Report each line of the entries below that has the word "Document" in it.

○ ○ ○

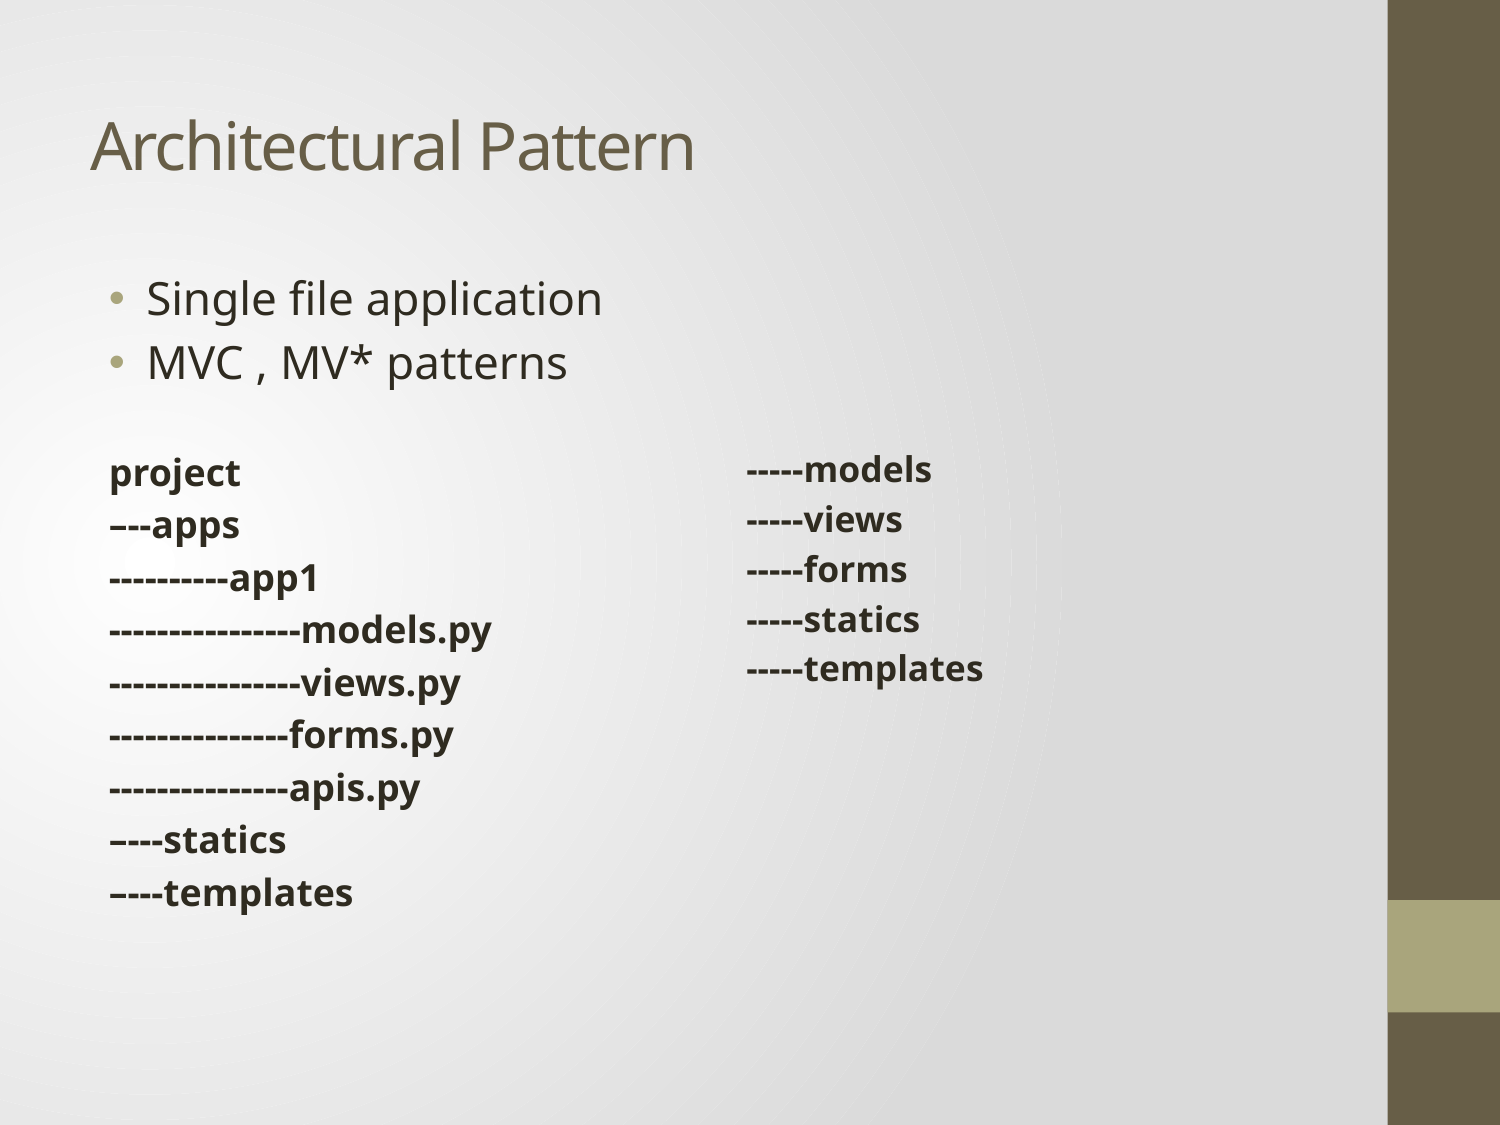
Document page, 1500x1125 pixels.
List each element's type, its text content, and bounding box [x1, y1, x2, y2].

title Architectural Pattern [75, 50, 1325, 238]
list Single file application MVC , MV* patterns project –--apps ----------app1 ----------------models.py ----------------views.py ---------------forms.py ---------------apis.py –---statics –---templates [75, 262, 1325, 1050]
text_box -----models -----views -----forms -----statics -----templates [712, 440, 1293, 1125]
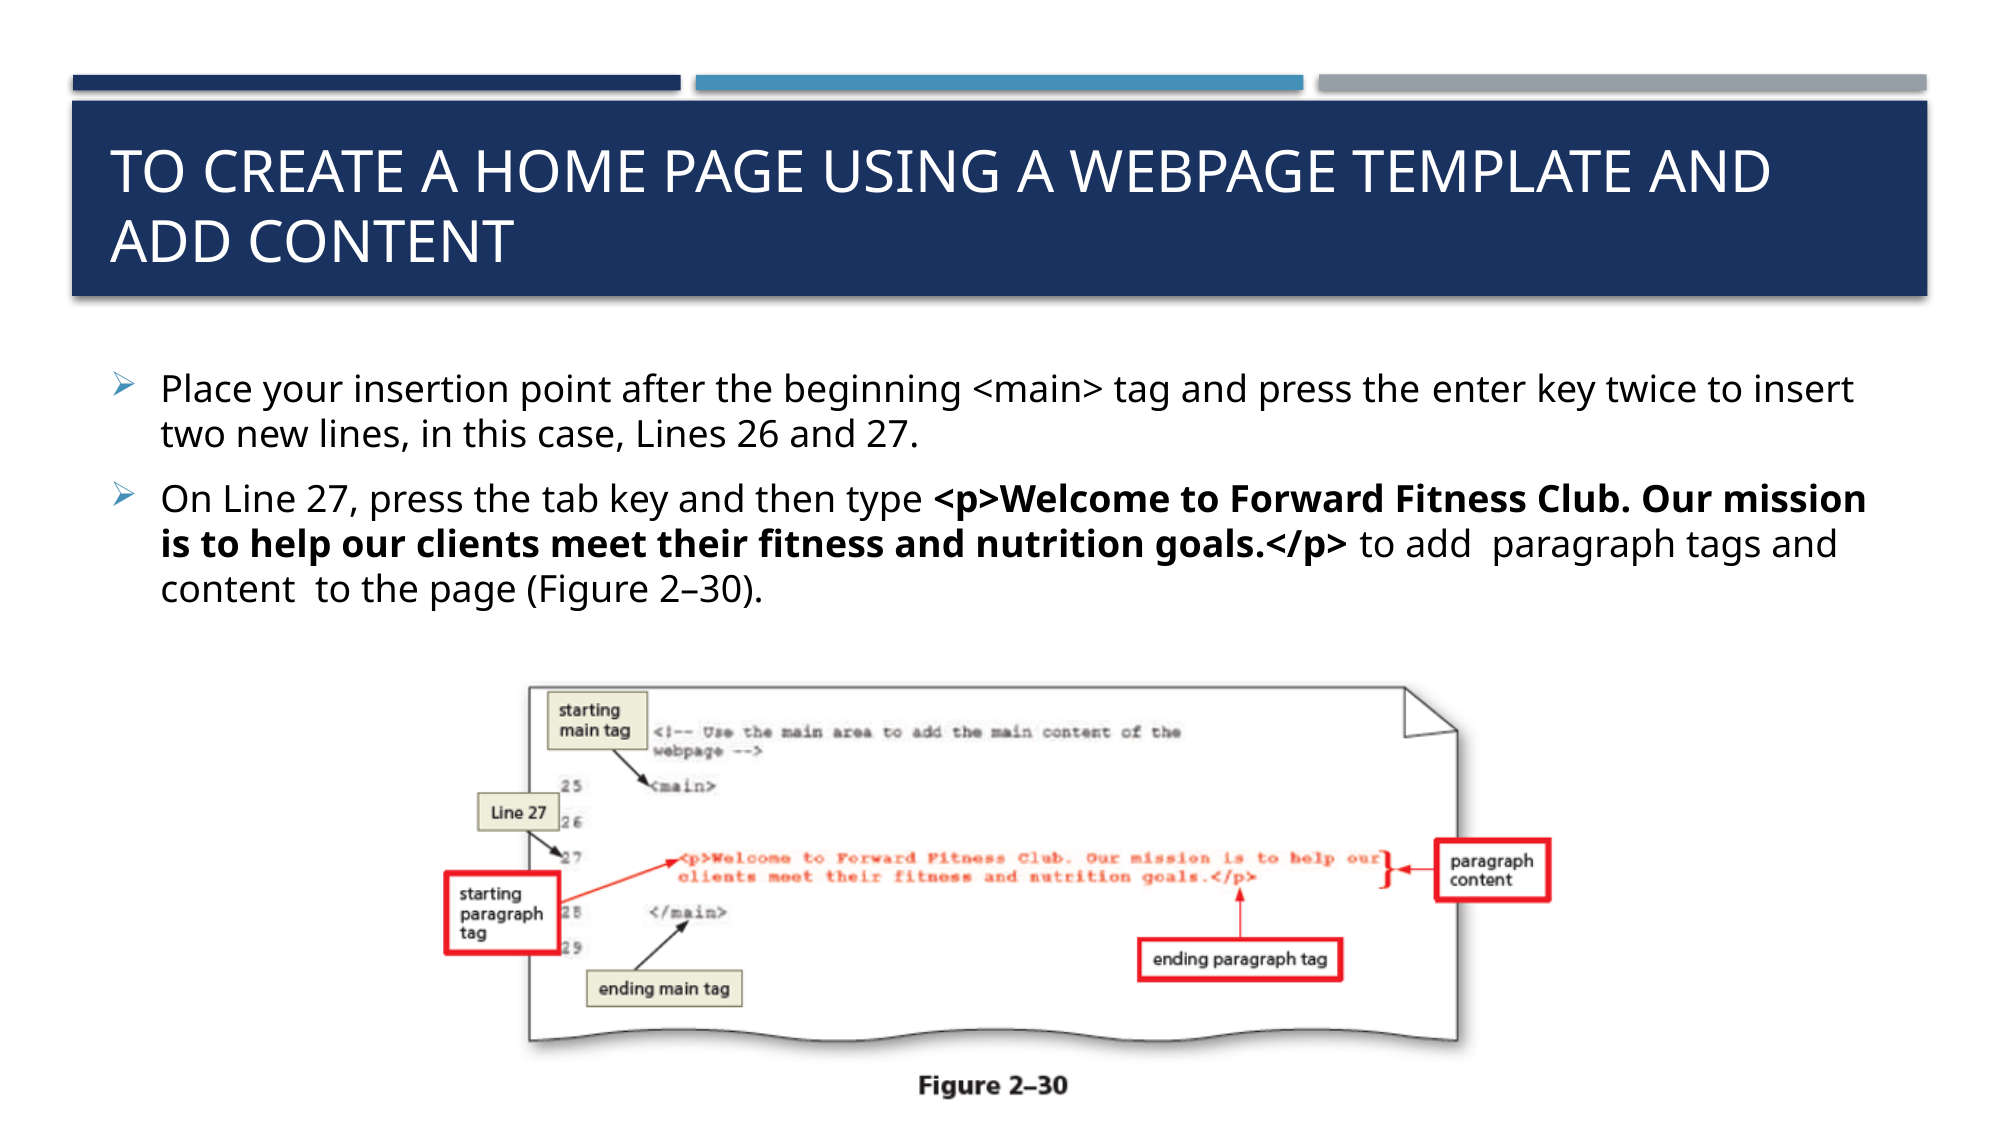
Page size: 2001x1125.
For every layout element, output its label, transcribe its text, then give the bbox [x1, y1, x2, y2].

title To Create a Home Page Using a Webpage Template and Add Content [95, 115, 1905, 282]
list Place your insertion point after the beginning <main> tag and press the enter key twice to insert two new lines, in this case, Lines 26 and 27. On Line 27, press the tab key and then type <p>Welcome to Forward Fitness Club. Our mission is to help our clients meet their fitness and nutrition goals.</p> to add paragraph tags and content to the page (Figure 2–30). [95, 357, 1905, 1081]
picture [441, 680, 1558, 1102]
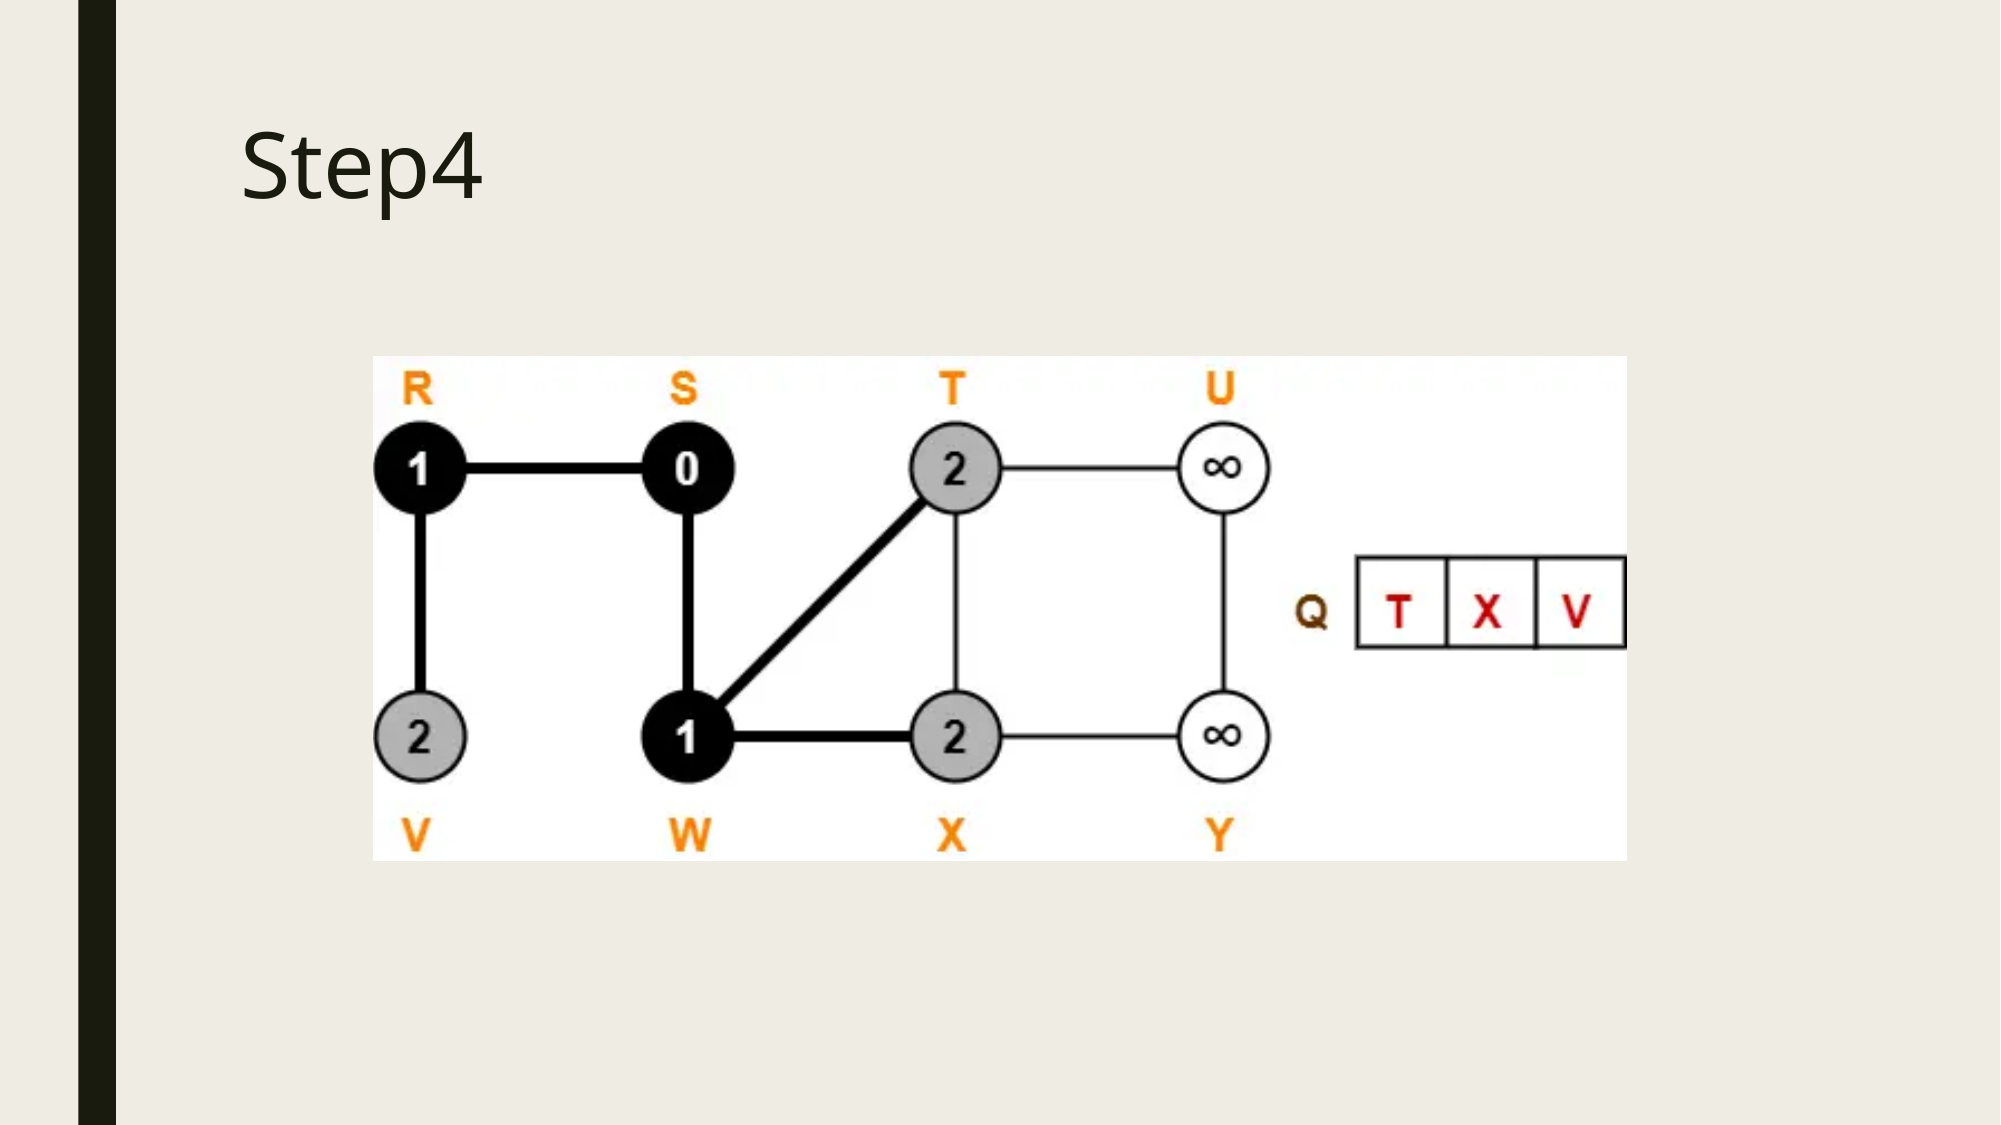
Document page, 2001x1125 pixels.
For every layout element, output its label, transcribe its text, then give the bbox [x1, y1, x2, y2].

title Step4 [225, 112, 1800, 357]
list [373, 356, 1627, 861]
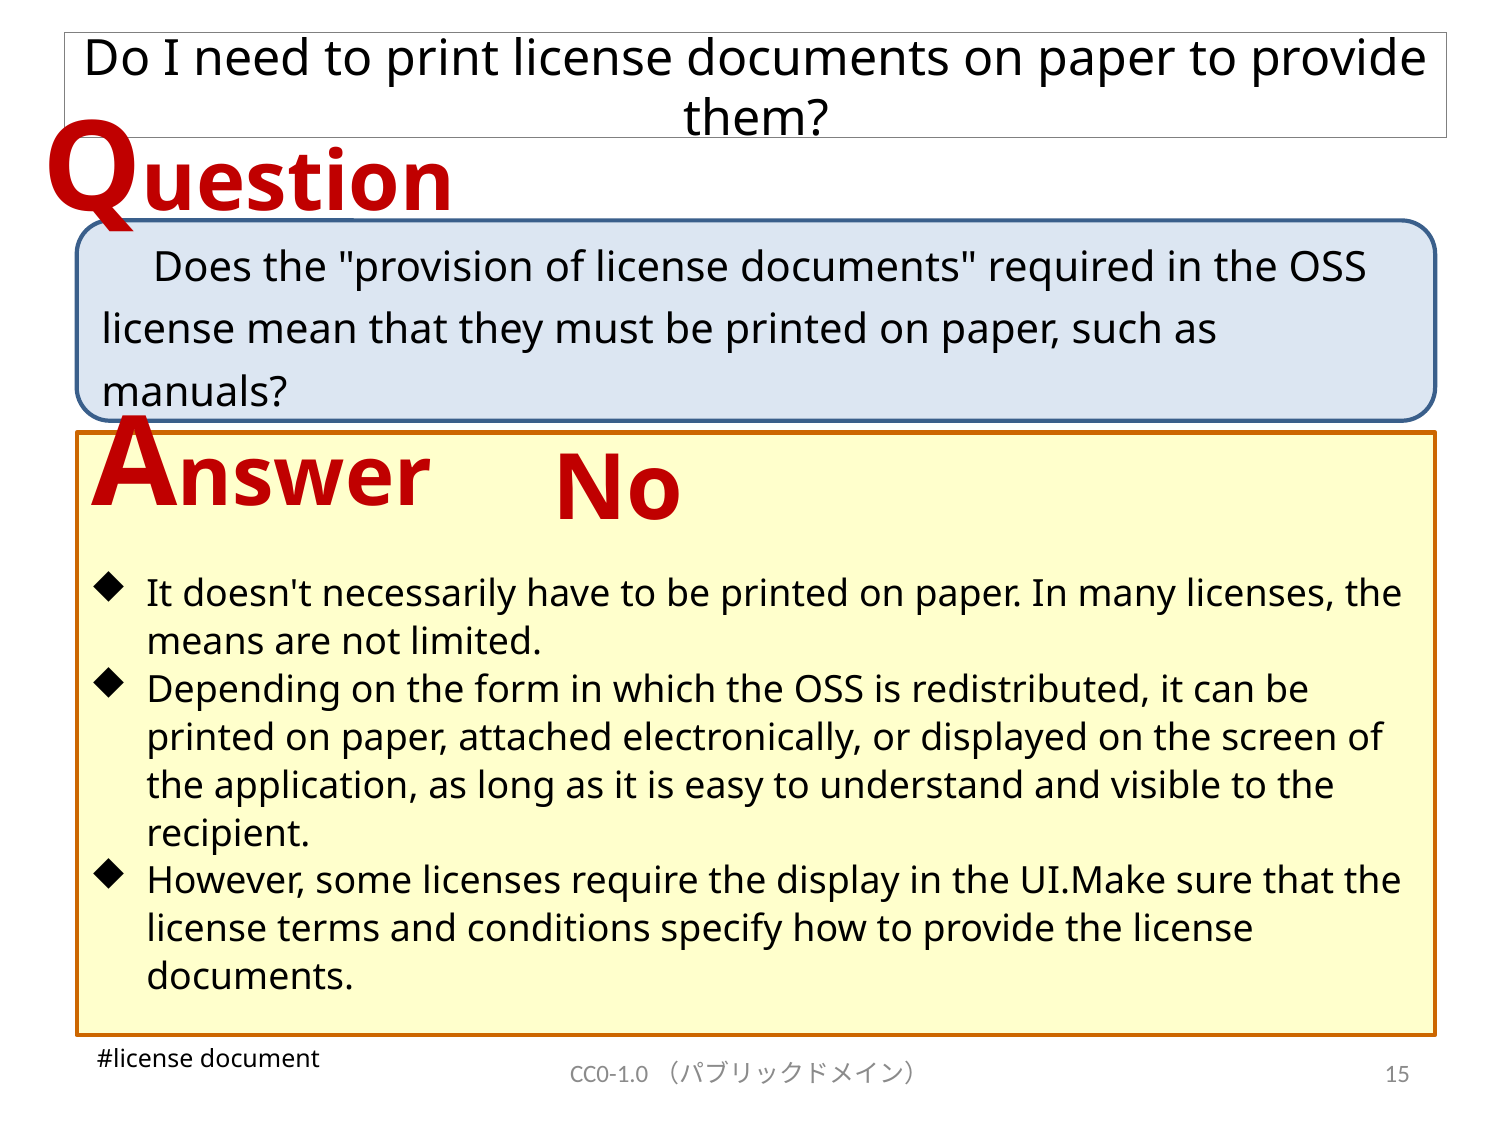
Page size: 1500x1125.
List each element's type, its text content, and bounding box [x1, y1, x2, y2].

○ ○ ○

### Task solution
Document page, 1500x1125 pixels.
Document page, 2001x1125 pixels.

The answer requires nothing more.